Consignes à suivre =
a) Répondez à ces questions sur le texte consacré à la crise climatique dans la fiction :
(i) Sur quelle trajectoire de réchauffement se situe-t-on actuellement d'ici 2100 ?
(ii) Quel âge a le fils mentionné ?
(iii) À quoi assiste-t-on actuellement après le vent de fronde incarné par Greta Thunberg ?
b) Poursuivez le texte sur la crise climatique dans les romans, les films et les séries, à partir de sa dernière phrase.

La crise climatique s’invite dans les romans, les films et les séries mais sans impacter nos comportements
Le Déluge, Cabane, Survivre, Don’t Look Up… La crise climatique s’invite dans les romans, les films et les séries. Est-ce que ça change pour autant la donne? Pas sûr.
L’oracle Jacques Chirac ne nous contredira pas: ce n’est pas parce qu’on a décidé de regarder ailleurs pendant que la maison brûle -ou prend l’eau comme à Valence récemment- que tout va s’arranger. Au contraire. Les rapports scientifiques, notamment du GIEC, se suivent et se ressemblent pour indiquer que le réchauffement climatique s’accélère et que le monde joue à la roulette russe en ne prenant pas la mesure de l’effondrement en cours. Le scénario du pire est quasiment acquis. Ce qui explique sans doute pourquoi autant de romans, films et séries nous alertent sur les effets potentiels de la crise climatique. Pour rappel, on se situe actuellement sur une trajectoire de +3,2°C d’ici 2100. Autant dire que nos petits-enfants, et avec eux la faune et la flore qui aura survécu d’ici là, vont déguster. COP ou pas COP, la perspective d’inverser l’emballement s’éloigne irrémédiablement. Ce que mon fils de 17 ans, pragmatique à défaut d’être optimiste quand je le houspille pour baliser son avenir, résume d’une phrase: « De toute façon on est foutus ».
Depuis toujours, en matière d’écologie, c’est un pas en avant, trois pas en arrière. Après le vent de fronde incarné par Greta Thunberg et relayé lors de manifestations mobilisant massivement la jeunesse aux quatre coins du monde, on assiste actuellement au backlash. La guerre, la crise, le déni, les réalités alternatives, la lassitude, la fuite dans le virtuel ou le refus de l’écologie punitive ont chassé la bombe climatique des préoccupations médiatiques et des fils Insta et TikTok. Ce qui se traduit aussi dans les urnes: chez nous avec des Verts en déroute, aux États-Unis avec l’élection d’un président perméable au climato-scepticisme et qui compte bien pomper jusqu’à la dernière goutte de pétrole pour faire tourner la S.A. America. Après moi, le déluge!

Enregistrements fournis =
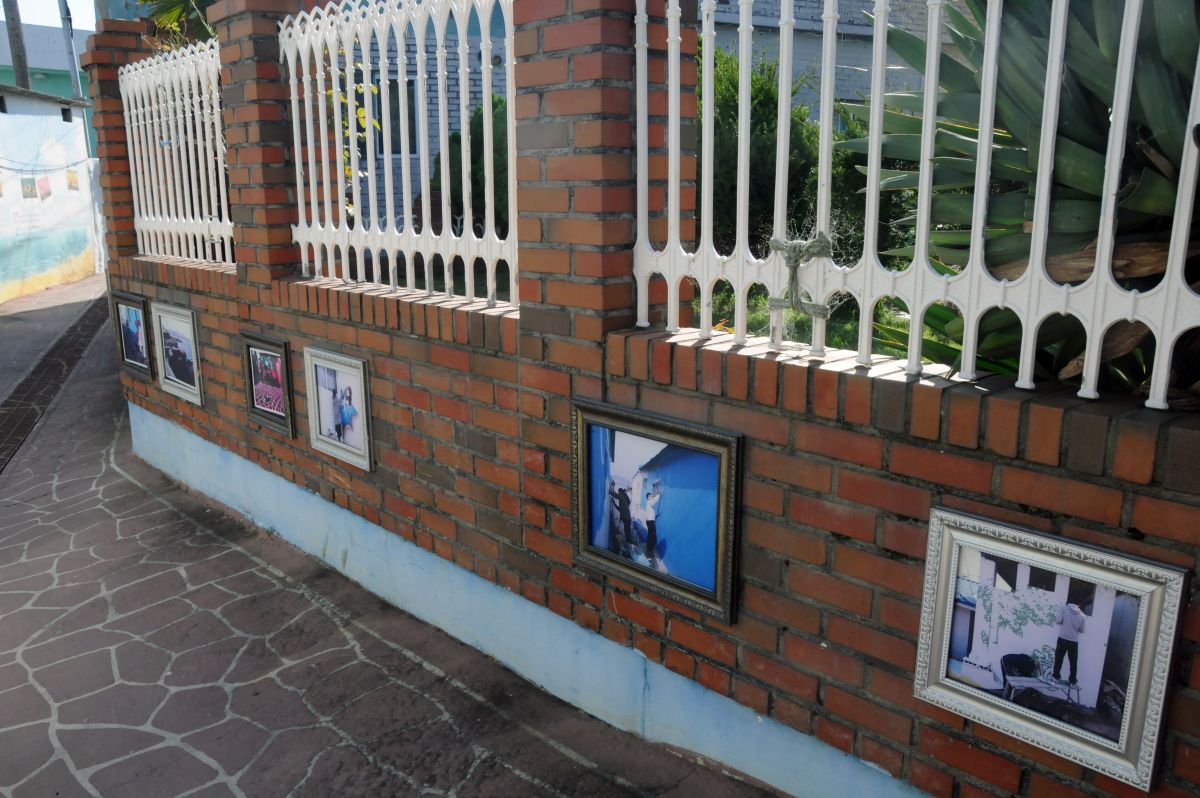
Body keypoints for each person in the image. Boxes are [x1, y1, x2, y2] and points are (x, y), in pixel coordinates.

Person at [1053, 602, 1086, 685]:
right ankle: (1072, 680)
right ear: (1079, 604)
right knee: (1073, 662)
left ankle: (1056, 676)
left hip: (1062, 638)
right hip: (1074, 641)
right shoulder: (1082, 615)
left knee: (1059, 659)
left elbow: (1058, 621)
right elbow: (1082, 631)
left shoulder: (1063, 608)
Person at [608, 482, 632, 556]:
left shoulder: (621, 496)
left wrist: (611, 492)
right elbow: (619, 509)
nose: (618, 493)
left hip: (626, 518)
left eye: (619, 492)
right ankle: (628, 543)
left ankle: (628, 544)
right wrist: (613, 503)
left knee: (627, 531)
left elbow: (616, 496)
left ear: (620, 492)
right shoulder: (625, 500)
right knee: (627, 531)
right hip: (627, 518)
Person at [644, 480, 662, 564]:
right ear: (648, 497)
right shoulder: (649, 501)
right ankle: (649, 550)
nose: (651, 496)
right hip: (650, 522)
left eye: (651, 495)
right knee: (652, 535)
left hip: (650, 521)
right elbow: (654, 501)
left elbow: (651, 513)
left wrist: (656, 516)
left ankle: (650, 547)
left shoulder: (648, 504)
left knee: (651, 535)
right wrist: (659, 495)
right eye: (650, 495)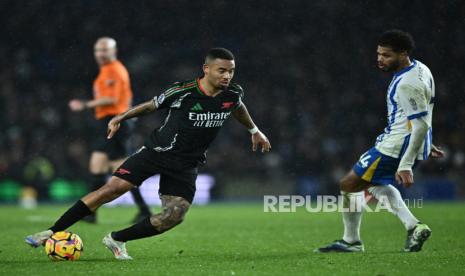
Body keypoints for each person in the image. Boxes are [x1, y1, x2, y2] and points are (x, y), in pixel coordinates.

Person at [26, 47, 271, 260]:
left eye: (231, 71)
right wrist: (121, 116)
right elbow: (151, 105)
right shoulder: (183, 91)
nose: (227, 76)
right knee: (112, 190)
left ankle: (116, 239)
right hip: (157, 152)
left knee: (174, 216)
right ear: (206, 69)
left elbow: (237, 107)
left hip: (186, 164)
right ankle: (51, 231)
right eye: (222, 70)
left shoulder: (233, 93)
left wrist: (254, 130)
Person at [316, 30, 445, 253]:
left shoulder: (407, 84)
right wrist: (425, 143)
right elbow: (422, 115)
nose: (380, 59)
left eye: (386, 55)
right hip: (402, 141)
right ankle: (413, 227)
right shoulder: (421, 68)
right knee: (374, 184)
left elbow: (421, 123)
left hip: (395, 146)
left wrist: (405, 164)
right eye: (378, 54)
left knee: (349, 184)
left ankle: (352, 241)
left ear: (403, 54)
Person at [68, 37, 151, 223]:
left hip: (116, 122)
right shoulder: (106, 70)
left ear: (114, 51)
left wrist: (84, 104)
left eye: (105, 50)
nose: (100, 54)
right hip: (109, 122)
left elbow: (112, 99)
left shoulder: (114, 70)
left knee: (121, 170)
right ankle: (92, 212)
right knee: (99, 166)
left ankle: (141, 210)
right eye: (98, 50)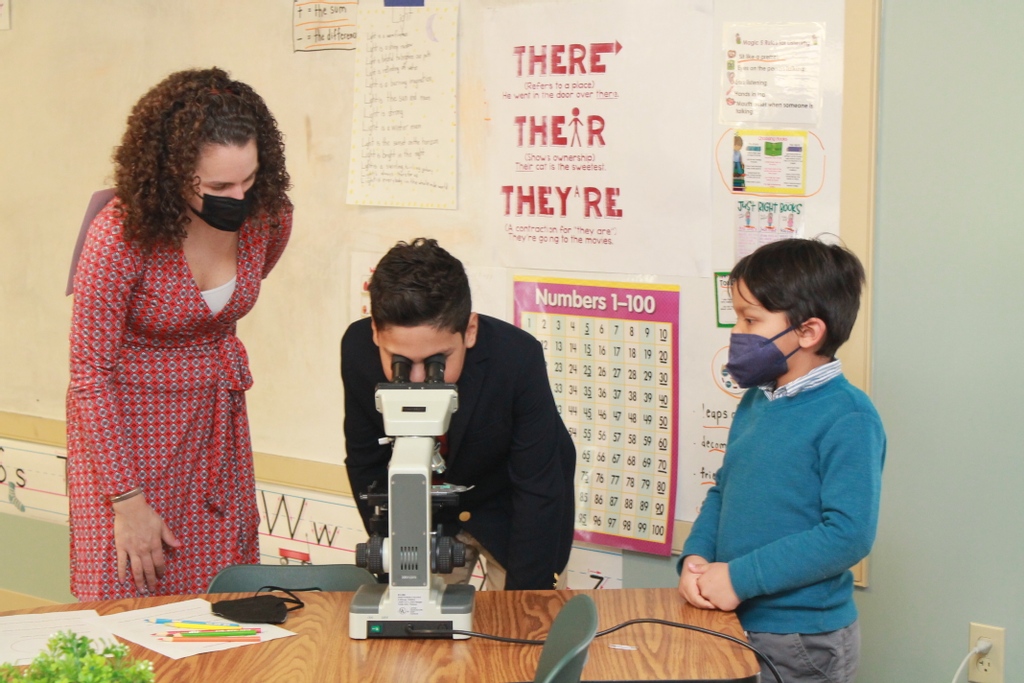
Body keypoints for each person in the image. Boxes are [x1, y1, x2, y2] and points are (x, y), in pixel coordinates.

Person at [66, 67, 292, 600]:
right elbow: (89, 375)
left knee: (217, 604)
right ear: (170, 173)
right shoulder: (121, 234)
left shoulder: (268, 218)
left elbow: (221, 313)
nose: (237, 197)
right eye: (218, 186)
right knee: (128, 599)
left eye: (248, 179)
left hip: (214, 432)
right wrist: (127, 502)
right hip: (125, 442)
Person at [677, 238, 885, 682]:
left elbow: (848, 534)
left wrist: (738, 578)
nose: (737, 331)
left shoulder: (849, 416)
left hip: (802, 641)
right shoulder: (756, 400)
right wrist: (695, 558)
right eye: (737, 316)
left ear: (809, 333)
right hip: (733, 621)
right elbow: (723, 488)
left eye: (751, 319)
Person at [341, 238, 575, 590]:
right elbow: (365, 461)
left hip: (512, 509)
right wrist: (394, 556)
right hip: (426, 514)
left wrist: (527, 602)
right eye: (401, 362)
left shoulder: (516, 359)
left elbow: (538, 485)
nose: (417, 381)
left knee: (524, 627)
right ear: (375, 330)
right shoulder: (358, 351)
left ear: (470, 331)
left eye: (437, 362)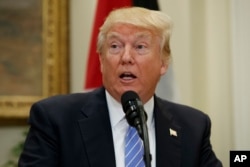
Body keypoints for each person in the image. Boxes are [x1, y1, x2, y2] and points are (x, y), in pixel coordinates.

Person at [18, 7, 222, 167]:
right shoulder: (56, 119)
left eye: (140, 47)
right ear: (101, 60)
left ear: (163, 63)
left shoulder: (192, 127)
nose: (126, 57)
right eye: (115, 46)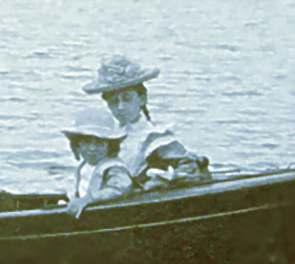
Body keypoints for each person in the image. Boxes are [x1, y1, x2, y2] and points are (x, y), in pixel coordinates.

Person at [83, 54, 210, 190]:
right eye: (114, 101)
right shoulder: (108, 136)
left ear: (142, 99)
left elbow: (189, 170)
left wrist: (161, 181)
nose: (120, 106)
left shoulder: (155, 138)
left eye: (127, 98)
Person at [61, 109, 133, 216]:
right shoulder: (84, 166)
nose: (92, 149)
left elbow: (118, 188)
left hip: (108, 215)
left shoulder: (114, 168)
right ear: (77, 146)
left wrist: (88, 199)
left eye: (99, 143)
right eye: (86, 142)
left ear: (110, 146)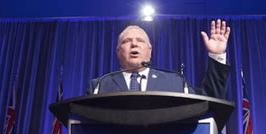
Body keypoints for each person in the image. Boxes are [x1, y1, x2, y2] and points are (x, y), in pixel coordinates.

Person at [89, 19, 230, 98]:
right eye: (126, 41)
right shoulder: (99, 86)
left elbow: (209, 100)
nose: (134, 44)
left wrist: (216, 55)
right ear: (118, 51)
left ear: (150, 51)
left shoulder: (175, 82)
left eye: (140, 40)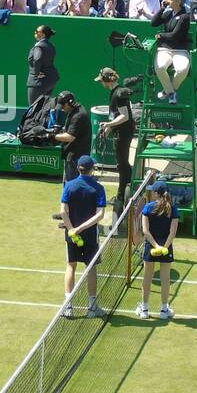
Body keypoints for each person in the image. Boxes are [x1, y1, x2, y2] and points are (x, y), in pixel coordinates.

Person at [60, 154, 108, 319]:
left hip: (72, 235)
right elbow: (100, 215)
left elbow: (63, 211)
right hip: (89, 235)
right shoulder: (98, 188)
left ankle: (68, 307)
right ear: (92, 169)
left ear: (78, 168)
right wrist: (81, 228)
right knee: (91, 268)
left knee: (70, 266)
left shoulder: (69, 186)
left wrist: (72, 229)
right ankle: (92, 308)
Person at [95, 65, 139, 216]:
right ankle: (124, 192)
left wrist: (109, 125)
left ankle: (122, 195)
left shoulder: (119, 94)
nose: (101, 83)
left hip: (124, 133)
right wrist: (109, 128)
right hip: (121, 131)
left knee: (122, 164)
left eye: (102, 81)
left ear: (107, 80)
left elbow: (124, 116)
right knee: (122, 163)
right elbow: (117, 117)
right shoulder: (116, 92)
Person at [136, 180, 178, 320]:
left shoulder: (148, 208)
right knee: (165, 279)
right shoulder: (173, 209)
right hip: (166, 248)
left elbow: (145, 231)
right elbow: (172, 233)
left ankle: (145, 309)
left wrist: (156, 246)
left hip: (150, 247)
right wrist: (164, 248)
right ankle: (164, 310)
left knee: (147, 277)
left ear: (155, 194)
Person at [151, 0, 192, 102]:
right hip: (165, 49)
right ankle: (171, 93)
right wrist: (162, 8)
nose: (167, 0)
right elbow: (153, 23)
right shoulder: (169, 13)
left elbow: (174, 35)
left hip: (180, 50)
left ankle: (167, 91)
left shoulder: (185, 17)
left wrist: (160, 35)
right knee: (160, 67)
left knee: (182, 69)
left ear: (178, 1)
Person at [27, 23, 59, 104]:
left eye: (37, 31)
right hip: (51, 80)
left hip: (38, 82)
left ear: (43, 34)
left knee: (33, 107)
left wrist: (36, 73)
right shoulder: (51, 45)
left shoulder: (39, 46)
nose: (35, 32)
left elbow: (37, 59)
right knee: (44, 107)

Les réponses =
a)
(i) +3,2°C
(ii) 17 ans
(iii) Au backlash

b)
Tiens, tiens, Le Déluge, c’est justement le titre d’un des livres événements de cette rentrée. Dans cette brillante fresque chorale, Stephen Markley laisse entrevoir les conséquences apocalyptiques, à tous les niveaux de la démocratie américaine, de notre inaction. Pas en 2100 mais en 2039. Certes, c’est de la fiction, mais nourrie d’une solide documentation et basée sur les projections des scientifiques. En s’intéressant au sort de personnages aux profils variés sur une période longue (2013-2039), le romancier rend palpable le basculement en train de s’opérer et inscrit les soubresauts actuels (politiques comme l’assaut du Capitole en 2021, écologiques comme les catastrophes « naturelles » qui se multiplient et s’intensifient) dans un récit cauchemardesque quasi écrit d’avance.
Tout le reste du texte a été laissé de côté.